- WORK TO DO:
[1] Please restate the paragraph of the passage on watching sport that begins "But if Virtual Spectator shines on TV" in fewer words, keeping its main facts.
[2] Write out the part of the passage on watching sport that starts with "In today's more" and ends with "a civilised society.", with "couch" renamed to "sofa".

In today's more civilised world, actual combat has become a ritualised spectacle where real combatants are the few - the prime athletic specimens of our race. Lesser men watch this sport for a perfectly respectable reason: to sublimate their urge to beat the hell out of male neighbours or other perceived threats to their cave and clan.
I use this explanation frequently as I head for the couch armed with today's civilised combat tools - the TV remote and a beer.
"Just sublimating my urge to do battle," I inform the nurturing species in our household as I settle down to an afternoon of sport.
"Hrrumpff!" comes the reply, the universally recognised female response indicating pleasure because you are doing your bit to maintain a civilised society.
Television is the next best thing to being there when it comes to watching sport. In many cases, it's better - especially if it's raining, or your seat in the stadium is so far back the combatants are reduced to ants on a pool table.
With TV you can get up close and personal, which usually compensates for missing the atmosphere of the real thing - although it is hard to replace the roar of the crowd when the All Blacks score at Eden Park.
It was this sort of experience - up close, personal and like being there - that I was looking for when I checked out the net as another possible medium to help me sublimate my need for mayhem.
Sadly, the net is still far behind TV for most sports. Take cricket for example. It is great to be able to check out live matches at The Pavilion or the king of cricket sites, Cricinfo, which is also linked to NZ Cricket. There you'll find enough statistics and analysis to make a cricket aficionado weep with joy - wagon wheels, worms, player rankings and other match graphs.
For live games you'll find a scoreboard and some dedicated soul typing in ball-by-ball live commentary. And in some cases live audio.
But while it's brilliant to be able to watch live games anywhere in the world this way, it just doesn't match TV, and it's nowhere near bringing you the live atmosphere of, say, a raucous terraces crowd.
There is, however, an exception where the internet is better than TV for watching. It's the sport of sailing. The round-the-world races the Race and the Vendee Globe offer the ultimate in combat - man (and woman) fighting both the elements and others to win.
Much of the immediacy of watching these races live comes from the technical wizardry of New Zealand company Virtual Spectator. That's the company that transformed viewing sailing on TV during the Americas Cup with on-screen graphics that suddenly made a boring-looking sport interesting to watch.
But if Virtual Spectator shines on TV, on the net it excels. From the company's site viewers can download a 10Mb file (about 40 minutes on a dial-up modem) to be installed on their Windows-based PC. For best results you need a Pentium II and about 96Mb of memory, 40Mb of disk space, plus a good graphics card - although the software will work on lesser machines.

- SOURCE EXCERPT:
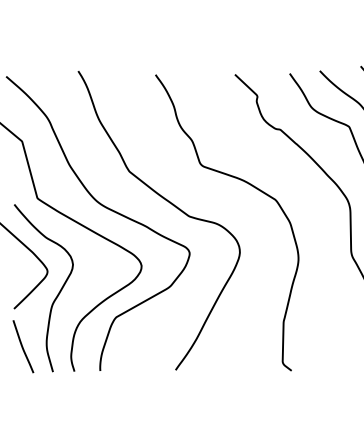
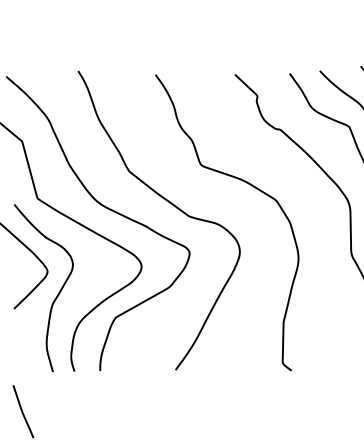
curve at (23, 346) position: (23, 346) -> (23, 411)
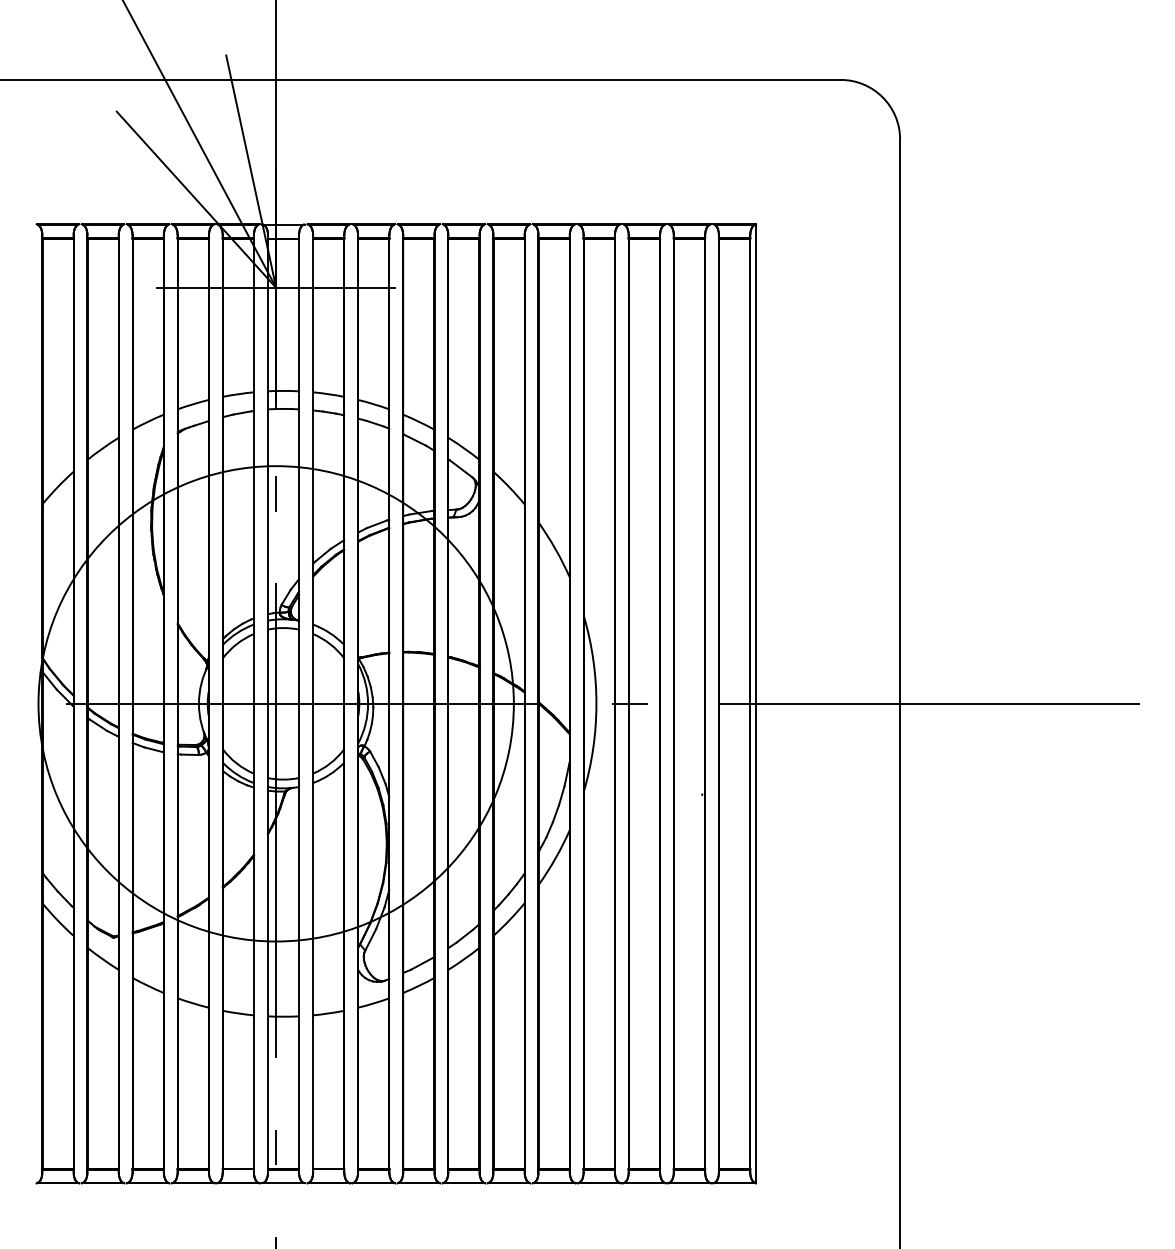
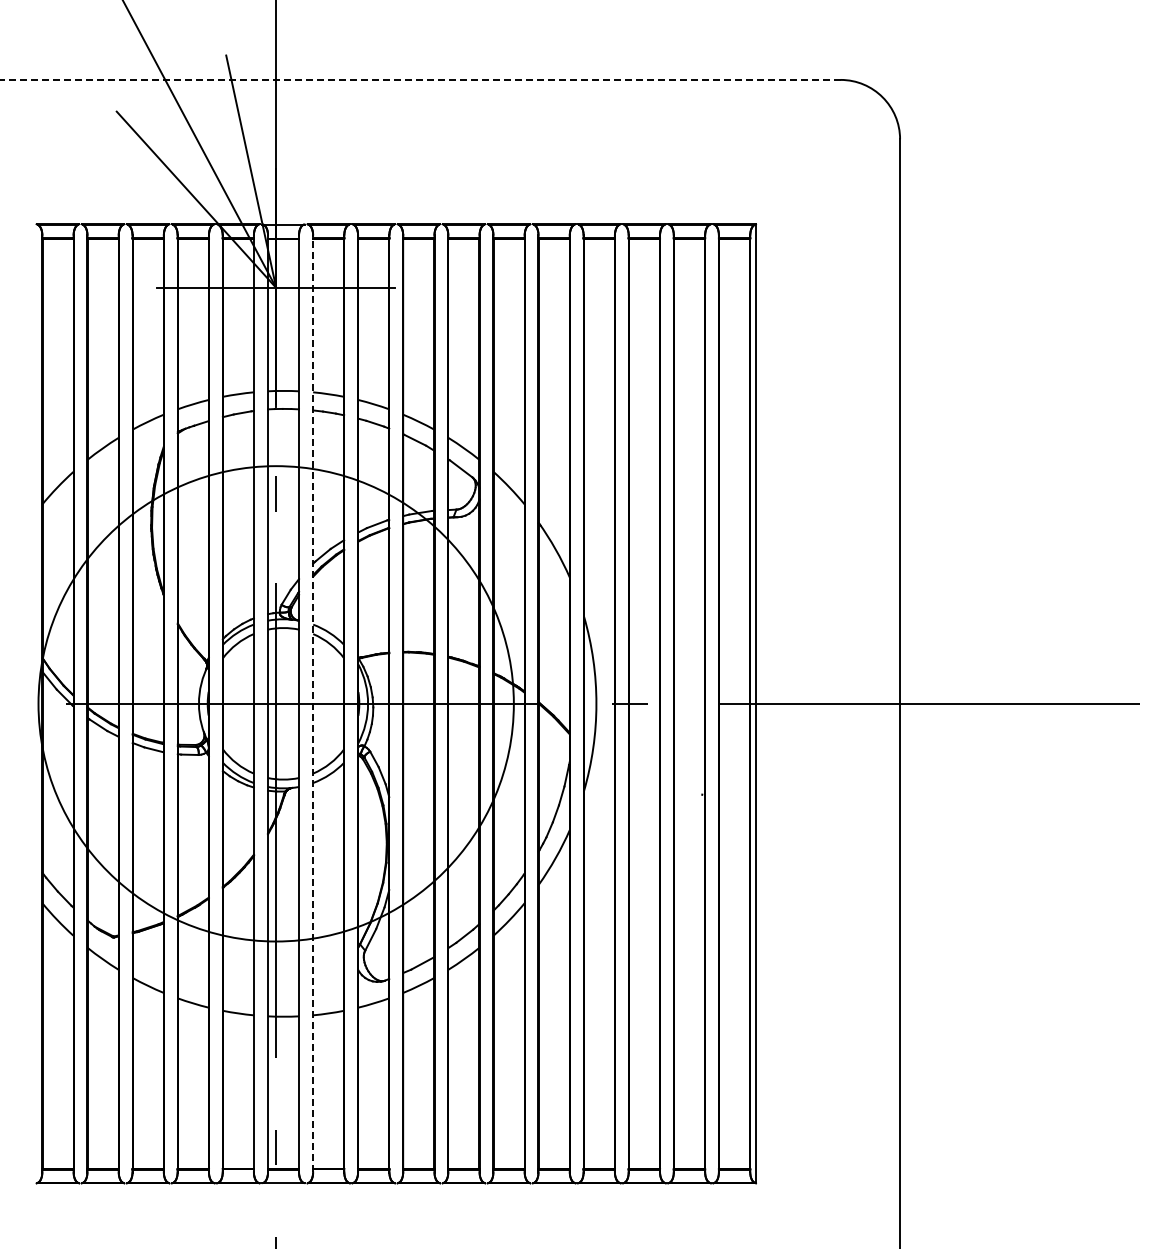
line at (420, 79): solid -> dashed
line at (313, 703): solid -> dashed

- ANSWER LIST:
[1] Virtual Spectator is even better on the net than on TV. Its site offers a 10Mb file for Windows PCs, which takes about 40 minutes to download by dial-up modem. It runs best on a Pentium II with about 96Mb of memory, 40Mb of disk space and a good graphics card, but it also works on lesser machines.

[2]
In today's more civilised world, actual combat has become a ritualised spectacle where real combatants are the few - the prime athletic specimens of our race. Lesser men watch this sport for a perfectly respectable reason: to sublimate their urge to beat the hell out of male neighbours or other perceived threats to their cave and clan.
I use this explanation frequently as I head for the sofa armed with today's civilised combat tools - the TV remote and a beer.
"Just sublimating my urge to do battle," I inform the nurturing species in our household as I settle down to an afternoon of sport.
"Hrrumpff!" comes the reply, the universally recognised female response indicating pleasure because you are doing your bit to maintain a civilised society.